Saturday, 13 July 2013

Narrative

In simple terms, a 'story' is a sequence of events that happen to a character or a group of characters. However, for a story to work for an audience, it often refers back to 'how the story is told' as with the events themselves. It can be looked upon like a comedian telling a joke that eventually forms a short story. Comedians can recover bad jokes through various techniques, such as facial expressions, body gestures, a funny voice, impersonation and repeating lines to prompt the audience to laugh. These actions don't add anything to the events of the story, but they are a part of the narrative - the structure and organisation of the story.

Certain parts of stories are selected so that they are entertaining and people do not get bored because they are long winded - this is part of the structuring process. When a writer is thinking up a story for a film, they take the key events and place them in order - giving the film a narrative. By the end of the film, the audience needs to be satisfied that the story makes sense.
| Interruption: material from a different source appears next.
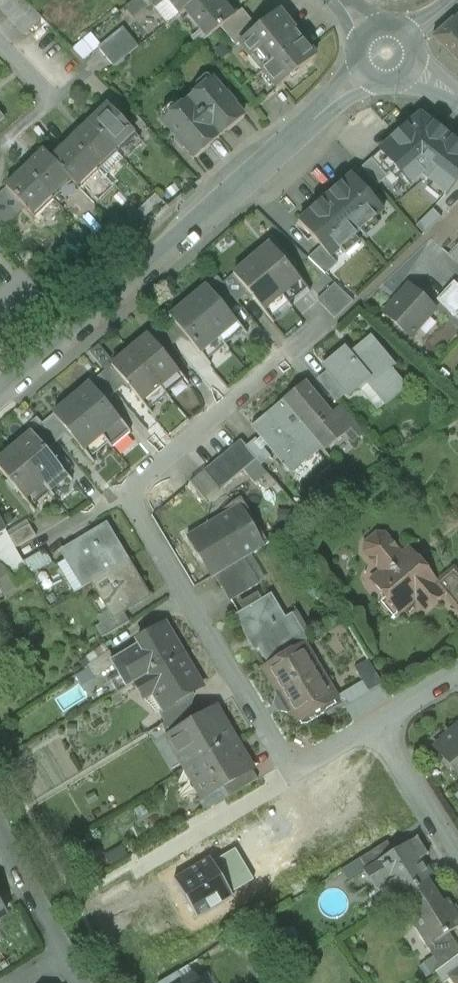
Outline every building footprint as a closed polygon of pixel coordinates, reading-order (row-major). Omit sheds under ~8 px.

To make a story interesting, they need to involve the audience in their events. A successful film will have a strong narrative drive - some films being described as having a roller-coaster of a ride narrative (the audience experience emotions of high pleasure or deep despair as the narrative rushes up to a climax, or dives down to a crisis)

Three Act Structure:
• Act One: setting up the conflict
• Act Two: the struggle
• Act Three: resolving the conflict

Aspects of Film Narrative:

Narrator
Most films are told in the third person. A story unfolds in a series images shown to us through a series of camera angles and shots, with accompanying sound. Being drawn into the story by an undefined narrator
• In some films, one character in the story tells the story through a voice over.
•Sometimes the narrator appears only on the soundtrack - an unknown voice-over, sometimes caled the 'voice of god'
• A few films have used several narrators to tell the same story from different viewpoints - offereing the audience alternative versions of the same event.

Character Relationships: 
• Stories need characters. Their - what they say and do - create dramatic conflicts and promote interests in the story.
In any narrative, the main characters create conflict and move the story along. The hero and villain principle.
It is easier to follow stories when you can easily understand who the hero ad villains are.
Some of the most interesting stories are those which break the rules. Stories which include an 'anti-hero' - characters who a central to the story, but fail to be heroic. Therefor the audience are not quite sure how to react thus making the story interesting.

Narrative Time: 
• A film usually lasts between 90-120 minutes - this is screen time.
Within screen time, the filmmaker must present the story and deal with events that might take place over hours, days, weeks or even years - this is story time.
Some films operate in real time, where the story takes place in the given screen time.
• Filmmakers use a range of editing techniques to 'move the story on'. These include:
      - the ways cuts and fades are used between images
      - Creating montages, a series of short sequences or single images that indicate the passage of time
        (eg the same street scene in autumn, winter, spring, summer etc.)
      - changing the length of shots to the pace of shot changes to speed up or slow down the story.
      - using flashbacks to show events from the past, and much more rarely, 'flash-forwards'.

Narrative Space: 
 Films set in particular places, and the locations of scenes in a film may vary for particular reasons.
• Particular locations can be suggestive to an audience
• Some particular locations are used to heighten the drama of a sequence

Significant Objects: 
• The types of location can have a different cultural meaning.
• A particular type of building can make us think about glamour, foreign travel and romance, whilst other buildings would make you think of danger and crime.
• How a character is dressed in a film or the way their hair is can tell us a lot about who who they are.
• A character wearing an expensive outfit with a designer label would represent a very different person wearing shabby, nondescript clothes.

Audience Knowledge: 
• Narratives can be manipulated due to audience knowledge - how much do we, the audience, know about what is happening and is that knowledge shared via the central characters?
• Suspense and comedy can often depend on the different knowledge the audience have compared to the other characters.
• A clever filmmaker can 'play' the audience, using their knowledge (or lack of) to build tension.

Narratives & Genre: 
• Narratives can be grouped together according to various similarities:
      - setting (location, historical time period)
      - characters
      - significant objects
      - themes
      - structures, sequence of events
• Certain genres will have a narrative that is known to feature certain elements of the categories.

Sources:
Book - Reading Films, Key concepts for analysing film and television, Jackie Newman and Rory Stafford.